Task statement » List every function or method that is called in the four-line code snippet of the forum thread below about loading unlabeled images into a Keras CNN.

Text block »
%%
N.Messers
N.Messers

Reputation: 60

Load several Images without label in keras cnn

I have several .jpeg images with different names, that I want to load into a cnn in a jupyter notebook to have them classified. The only way I found was:

test_image = image.load_img("name_of_picute.jpeg",target_size=(64,64))
test_image = image.img_to_array(test_image)
test_image = np.expand_dims(test_image, axis=0)
result = cnn.predict(test_image)

All the other things found at the Keras API like tf.keras.preprocessing.image_dataset_from_directory()seems to only work on labeled data. Sadly I can't "simply" iterate over the name of the pictures a they are named differently, is there a way to predict all of them at once without naming every single picture?

Thanks for yout help,

Nick

Upvotes: 0

Views: 1148

Answers (3)

Suman
Suman

Reputation: 738

store image file in a sub directory like this:

  train_dataset
     |
     |--class_0
        | 
        |- <images>

Now, You can use ImageDataGenerator to load the image for the directory (in our case, it is from "train_dataset/class_0" )
%%
Dataset extract »
%%
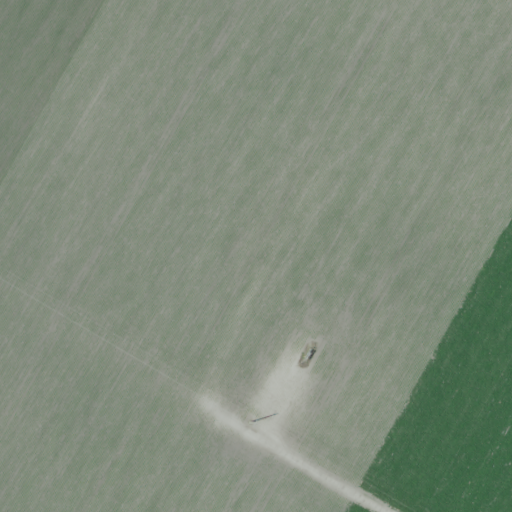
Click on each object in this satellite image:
power tower: (249, 419)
%%
Completed exercise » image.load_img, image.img_to_array, np.expand_dims, cnn.predict